Task goal
Every line of the material must be written out again unchanged.

Extracted entries
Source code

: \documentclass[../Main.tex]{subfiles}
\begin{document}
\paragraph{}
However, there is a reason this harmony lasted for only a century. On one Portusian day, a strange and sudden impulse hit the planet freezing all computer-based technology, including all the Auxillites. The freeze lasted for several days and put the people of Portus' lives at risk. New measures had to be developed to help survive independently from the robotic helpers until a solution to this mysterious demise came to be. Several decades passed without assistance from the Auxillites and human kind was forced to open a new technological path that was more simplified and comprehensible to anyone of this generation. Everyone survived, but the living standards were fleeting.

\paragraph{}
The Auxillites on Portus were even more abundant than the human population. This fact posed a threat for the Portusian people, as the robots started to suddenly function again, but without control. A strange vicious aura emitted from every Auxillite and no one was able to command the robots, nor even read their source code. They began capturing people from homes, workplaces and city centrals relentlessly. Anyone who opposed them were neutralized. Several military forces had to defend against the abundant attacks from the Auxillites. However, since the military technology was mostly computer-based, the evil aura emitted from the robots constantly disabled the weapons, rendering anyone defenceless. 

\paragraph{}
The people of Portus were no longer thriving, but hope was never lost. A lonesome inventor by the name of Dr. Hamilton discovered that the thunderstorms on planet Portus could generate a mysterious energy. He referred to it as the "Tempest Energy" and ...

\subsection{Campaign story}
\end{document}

Result of the task
Source code

: \documentclass[../Main.tex]{subfiles}
\begin{document}
\paragraph{}
However, there is a reason this harmony lasted for only a century. On one Portusian day, a strange and sudden impulse hit the planet freezing all computer-based technology, including all the Auxillites. The freeze lasted for several days and put the people of Portus' lives at risk. New measures had to be developed to help survive independently from the robotic helpers until a solution to this mysterious demise came to be. Several decades passed without assistance from the Auxillites and human kind was forced to open a new technological path that was more simplified and comprehensible to anyone of this generation. Everyone survived, but the living standards were fleeting.

\paragraph{}
The Auxillites on Portus were even more abundant than the human population. This fact posed a threat for the Portusian people, as the robots started to suddenly function again, but without control. A strange vicious aura emitted from every Auxillite and no one was able to command the robots, nor even read their source code. They began capturing people from homes, workplaces and city centrals relentlessly. Anyone who opposed them were neutralized. Several military forces had to defend against the abundant attacks from the Auxillites. However, since the military technology was mostly computer-based, the evil aura emitted from the robots constantly disabled the weapons, rendering anyone defenceless. 

\paragraph{}
The people of Portus were no longer thriving, but hope was never lost. A lonesome inventor by the name of Dr. Hamilton discovered that the thunderstorms on planet Portus could generate a mysterious energy. He referred to it as the "Tempest Energy" and ...

\subsection{Campaign story}
\end{document}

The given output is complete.